Ingredients:
- 1.5-2 pounds boneless, skinless chicken thighs or breasts (700g-900g)
- 1 tablespoon olive oil (15 ml)
- 1 teaspoon salt (5 ml)
- ½ teaspoon black pepper (2.5 ml)
- 1 teaspoon paprika (5 ml)
- ½ teaspoon garlic powder (2.5 ml)
- ½ teaspoon onion powder (2.5 ml)
- 4 cups chicken broth (950 ml)
- 1 cup long-grain white rice (200g), rinsed
- 1 cup mixed vegetables (frozen or fresh, like peas, carrots, corn) (200g)
- 1 medium onion, chopped (approx. 1 cup) (100g)
- 2 cloves garlic, minced
- 2 tablespoons butter, unsalted (30g)
- Fresh parsley, chopped (optional)
- Shredded cheddar cheese (optional)
Instructions:
- Season chicken with olive oil, salt, pepper, paprika, garlic powder and onion powder.

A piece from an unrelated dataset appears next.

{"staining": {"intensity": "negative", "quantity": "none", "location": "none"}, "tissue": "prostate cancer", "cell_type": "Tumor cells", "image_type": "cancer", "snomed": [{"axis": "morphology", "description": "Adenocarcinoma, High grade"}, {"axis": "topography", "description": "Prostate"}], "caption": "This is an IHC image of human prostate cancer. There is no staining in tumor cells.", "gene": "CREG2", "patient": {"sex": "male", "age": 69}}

- Melt butter in a skillet over medium heat. Add chopped onion and garlic, and sauté until softened, about 5 minutes.
- Add the broth, rinsed rice, sautéed onion and garlic (if using), and mixed vegetables to the crockpot. Stir to combine.
- Place seasoned chicken on top of the rice and vegetable mixture.
- Cover and cook on low for 6-8 hours or on high for 3-4 hours, or until chicken is cooked through and rice is tender. Check internal temperature of chicken reaches 165°F (74°C).
- If using chicken breasts, remove them from the crockpot and shred with two forks. Return shredded chicken to the crockpot.
- Let the chicken and rice rest in the crockpot, covered, for 10 minutes before serving.
- Sprinkle with fresh parsley and shredded cheddar cheese (if desired). Serve hot.